Metadata-Version: 2.1
Name: sermetric
Version: 0.1.4
Summary: metrics for evaluate how easy-to-read a text is.
Home-page: 
Author: Mirari San Martín
Author-email: miren.san-martin@unirioja.es
Keywords: easy-to-read
Classifier: Development Status :: 4 - Beta
Classifier: Intended Audience :: Developers
Classifier: Topic :: Software Development :: Build Tools
Classifier: License :: OSI Approved :: MIT License
Classifier: Programming Language :: Python :: 3.11
Classifier: Programming Language :: Python :: 3.12
Description-Content-Type: text/x-rst
License-File: LICENSE.txt

# SERM

SERM is an open-source library for evaluating how easy-to-read a text is. It supports a wide variety of indexes and allows the user to easily combine them. 


## Features

Several indexes are provided:

* indicePuntos: it is the number of points in the text divided by the number of words.
* indicePuntoyAparte: it is the number of new paragraphs in the text divided by the number of words.
* indiceComas: the number of commas in the text divided by the number of words.
* indiceExtension: ratio between the number of syllables in lexical words and the number of lexical words, lexical words being understood  as nouns, verbs, adjectives and adverbs.
* indiceTriPoli: ratio of the number of trisyllabic and polysyllabic words to the number of lexical words.
* indiceTriPoliLexica: ratio of the  number of trisyllabic and polysyllabic lexical  words to the numberof lexical words.
* indiceDiversidad: ratio between the  number of different words in the text and the total number of words.
* indiceFrecLexica: ratio between the number of low-frequency lexical words and the number of lexical words.
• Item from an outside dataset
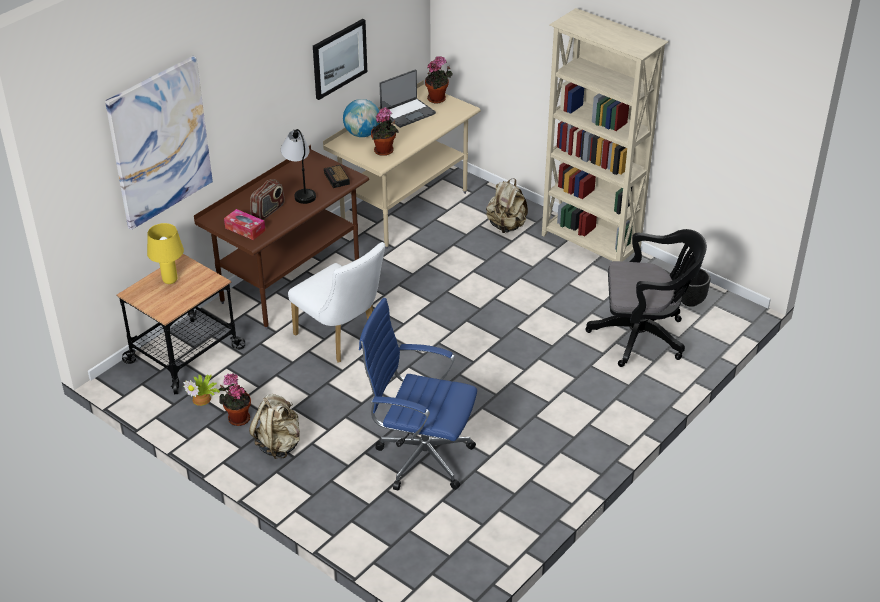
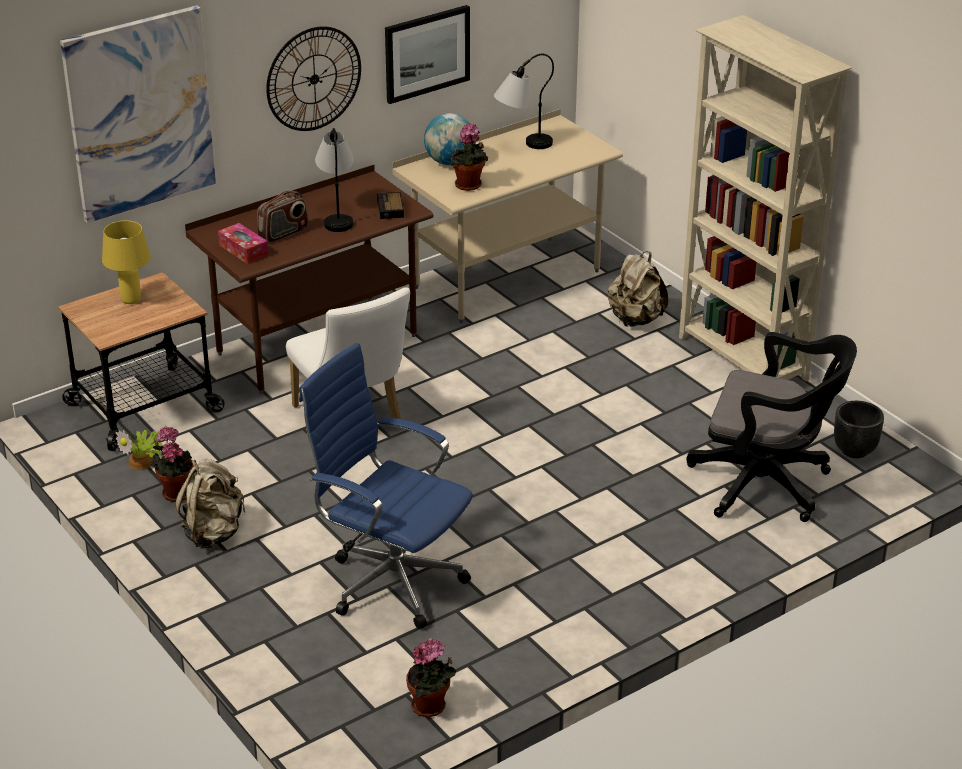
camera: 15 degrees right, 5 degrees down
(270, 92) = (314, 79): none -> wall clock
(407, 113) = (521, 145): laptop -> table lamp
(438, 99) = (571, 134): potted plant -> potted plant (431, 707)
The "Corpus de la Real Academia Española" (CREA) and the 'Gran diccionario del uso del español actual' will be used as a reference.
* indicePalFrase: quotient resulting from the division between the number of words in the text and the number of sentences.
* indiceComplejidadOracional: the result of dividing the number of sentences by the number of propositions.
* indiceComplejidad: quotient between the number of low-frequency syllables and the total number of syllables (reference: 'Diccionario de frecuencias de las unidades lingüísticas del castellano')
* fernandezHuerta: is the result of 206.84-0.6P-1.02F, where P is the number of syllables per 100 words  and F is the number of sentences per 100 words.